## Spotify data ETL project

### Imports

In [37]:
import pandas as pd
import sqlalchemy
from sqlalchemy.orm import sessionmaker
import requests
import json
import datetime
from datetime import datetime, timedelta
import sqlite3

In [38]:
# constants
DB_LOCATION = 'sqlite:///spoty_songs.sqlite'
USER_ID = 'Hristiyan'
SPOTY_TOKEN = 'BQB2F97pqY6fOqjRb-qCi7yTrKLFApCfNPh4sByClMlRbIA3K9pUQ6v8YnrCDB-fb_3n43o6UR8HT8vO2ZT6_HfkOyxrSoTIxINqE2VAGVOFOAYcQ8kx6sFHtcZUYMLgRlYVw0kxIbiKhI6tumXNTOe_2EfB4owPZ8zewk0pS50Gaw2P9WtZfFkPB3KM-U8LQtViRw'

In [53]:
# create data validation function
def data_validation(df: pd.DataFrame) -> bool:
    if df.empty:
        print('No songs downloaded.
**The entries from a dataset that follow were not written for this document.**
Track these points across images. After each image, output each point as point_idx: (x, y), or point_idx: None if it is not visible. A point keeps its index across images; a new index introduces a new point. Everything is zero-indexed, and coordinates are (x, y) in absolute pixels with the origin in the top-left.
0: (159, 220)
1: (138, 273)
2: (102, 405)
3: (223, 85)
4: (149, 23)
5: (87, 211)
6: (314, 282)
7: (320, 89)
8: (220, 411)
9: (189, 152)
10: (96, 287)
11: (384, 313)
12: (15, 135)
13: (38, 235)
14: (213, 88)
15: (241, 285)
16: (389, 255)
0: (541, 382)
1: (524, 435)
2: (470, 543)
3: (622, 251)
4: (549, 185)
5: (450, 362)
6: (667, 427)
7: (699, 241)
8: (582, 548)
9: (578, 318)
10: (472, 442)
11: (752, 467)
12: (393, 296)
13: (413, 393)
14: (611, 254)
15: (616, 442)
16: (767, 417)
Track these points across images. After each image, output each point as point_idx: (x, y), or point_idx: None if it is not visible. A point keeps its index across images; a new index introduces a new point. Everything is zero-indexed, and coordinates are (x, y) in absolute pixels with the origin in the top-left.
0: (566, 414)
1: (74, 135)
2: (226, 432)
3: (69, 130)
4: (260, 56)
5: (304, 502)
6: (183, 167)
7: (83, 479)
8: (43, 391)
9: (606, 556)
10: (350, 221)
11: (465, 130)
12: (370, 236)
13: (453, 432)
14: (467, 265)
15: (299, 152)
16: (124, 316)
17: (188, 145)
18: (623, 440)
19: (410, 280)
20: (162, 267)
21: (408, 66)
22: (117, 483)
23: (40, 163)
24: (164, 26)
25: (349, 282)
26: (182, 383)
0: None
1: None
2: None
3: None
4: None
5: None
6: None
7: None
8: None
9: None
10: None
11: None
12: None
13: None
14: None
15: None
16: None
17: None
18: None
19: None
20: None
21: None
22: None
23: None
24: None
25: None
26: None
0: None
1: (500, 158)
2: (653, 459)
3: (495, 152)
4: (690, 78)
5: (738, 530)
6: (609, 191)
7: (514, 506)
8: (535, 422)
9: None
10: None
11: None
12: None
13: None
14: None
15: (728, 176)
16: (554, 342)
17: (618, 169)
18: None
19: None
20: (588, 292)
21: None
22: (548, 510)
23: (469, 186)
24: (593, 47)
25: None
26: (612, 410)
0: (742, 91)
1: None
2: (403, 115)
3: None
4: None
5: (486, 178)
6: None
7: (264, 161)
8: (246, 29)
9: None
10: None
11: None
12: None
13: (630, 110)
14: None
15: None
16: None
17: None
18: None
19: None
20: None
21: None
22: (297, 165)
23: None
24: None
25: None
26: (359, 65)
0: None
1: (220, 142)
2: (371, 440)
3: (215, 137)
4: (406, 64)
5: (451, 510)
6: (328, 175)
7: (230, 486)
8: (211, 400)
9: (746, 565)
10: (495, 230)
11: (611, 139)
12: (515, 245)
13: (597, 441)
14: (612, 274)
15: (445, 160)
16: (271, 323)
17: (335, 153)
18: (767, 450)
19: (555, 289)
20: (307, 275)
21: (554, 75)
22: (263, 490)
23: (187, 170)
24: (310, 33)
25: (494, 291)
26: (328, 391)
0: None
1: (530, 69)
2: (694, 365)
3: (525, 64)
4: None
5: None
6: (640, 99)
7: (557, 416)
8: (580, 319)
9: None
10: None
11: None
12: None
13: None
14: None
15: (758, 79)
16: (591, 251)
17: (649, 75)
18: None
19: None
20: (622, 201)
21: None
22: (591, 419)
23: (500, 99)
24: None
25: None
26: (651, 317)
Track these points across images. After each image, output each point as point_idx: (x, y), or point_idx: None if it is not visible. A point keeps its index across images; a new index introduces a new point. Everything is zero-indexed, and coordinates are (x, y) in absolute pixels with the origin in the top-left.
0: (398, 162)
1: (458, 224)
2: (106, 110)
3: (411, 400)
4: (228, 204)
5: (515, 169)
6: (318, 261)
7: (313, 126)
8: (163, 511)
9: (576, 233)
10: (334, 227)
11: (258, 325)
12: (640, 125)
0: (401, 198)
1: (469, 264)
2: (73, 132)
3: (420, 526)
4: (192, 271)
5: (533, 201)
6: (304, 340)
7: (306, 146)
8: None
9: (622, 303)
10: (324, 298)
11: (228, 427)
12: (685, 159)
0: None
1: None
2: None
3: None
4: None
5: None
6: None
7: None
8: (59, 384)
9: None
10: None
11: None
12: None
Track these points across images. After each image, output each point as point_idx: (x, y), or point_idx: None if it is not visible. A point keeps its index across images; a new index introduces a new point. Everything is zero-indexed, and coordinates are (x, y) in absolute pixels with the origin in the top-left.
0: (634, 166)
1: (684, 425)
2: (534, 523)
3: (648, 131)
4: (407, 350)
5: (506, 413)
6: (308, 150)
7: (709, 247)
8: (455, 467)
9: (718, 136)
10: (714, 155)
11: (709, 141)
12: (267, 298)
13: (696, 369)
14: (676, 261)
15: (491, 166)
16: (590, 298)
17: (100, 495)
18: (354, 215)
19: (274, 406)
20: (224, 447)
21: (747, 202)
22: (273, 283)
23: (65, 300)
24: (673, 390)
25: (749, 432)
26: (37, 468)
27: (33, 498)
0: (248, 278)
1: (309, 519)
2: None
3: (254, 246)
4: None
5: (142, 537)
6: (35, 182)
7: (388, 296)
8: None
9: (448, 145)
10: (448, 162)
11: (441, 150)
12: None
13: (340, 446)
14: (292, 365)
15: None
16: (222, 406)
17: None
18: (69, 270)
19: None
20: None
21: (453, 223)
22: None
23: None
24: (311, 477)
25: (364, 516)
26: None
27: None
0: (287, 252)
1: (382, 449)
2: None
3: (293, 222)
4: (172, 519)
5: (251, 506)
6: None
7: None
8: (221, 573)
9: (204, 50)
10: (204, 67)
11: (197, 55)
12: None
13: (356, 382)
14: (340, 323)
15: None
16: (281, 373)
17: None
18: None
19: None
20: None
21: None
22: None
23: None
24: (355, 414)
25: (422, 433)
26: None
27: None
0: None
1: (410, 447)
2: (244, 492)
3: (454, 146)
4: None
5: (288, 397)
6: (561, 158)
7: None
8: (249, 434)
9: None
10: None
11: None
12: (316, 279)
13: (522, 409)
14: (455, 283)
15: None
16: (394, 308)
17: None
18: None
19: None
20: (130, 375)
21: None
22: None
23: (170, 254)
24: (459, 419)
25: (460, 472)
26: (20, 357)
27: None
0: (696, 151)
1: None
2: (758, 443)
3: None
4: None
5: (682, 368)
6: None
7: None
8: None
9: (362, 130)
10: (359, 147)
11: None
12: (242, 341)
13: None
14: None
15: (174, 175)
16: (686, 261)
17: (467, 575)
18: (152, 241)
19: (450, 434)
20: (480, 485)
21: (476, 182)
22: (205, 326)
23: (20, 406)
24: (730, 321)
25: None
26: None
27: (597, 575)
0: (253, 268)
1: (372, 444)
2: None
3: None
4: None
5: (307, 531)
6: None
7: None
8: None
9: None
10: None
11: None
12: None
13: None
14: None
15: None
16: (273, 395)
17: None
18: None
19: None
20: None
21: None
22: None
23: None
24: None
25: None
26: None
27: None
Finishing execution')
        return False

    # Primary Key Check
    if pd.Series(df['played_at']).is_unique:
        pass
    else:
        raise Exception('Primary Key Check is violated')

    # Check for nulls
    if df.isnull().values.any():
        raise Exception('Null values found')

    # Check that all timestamps are of yesterday's date
    yesterday = datetime.now() - timedelta(days=1)
    yesterday = yesterday.replace(hour=0, minute=0, second=0, microsecond=0)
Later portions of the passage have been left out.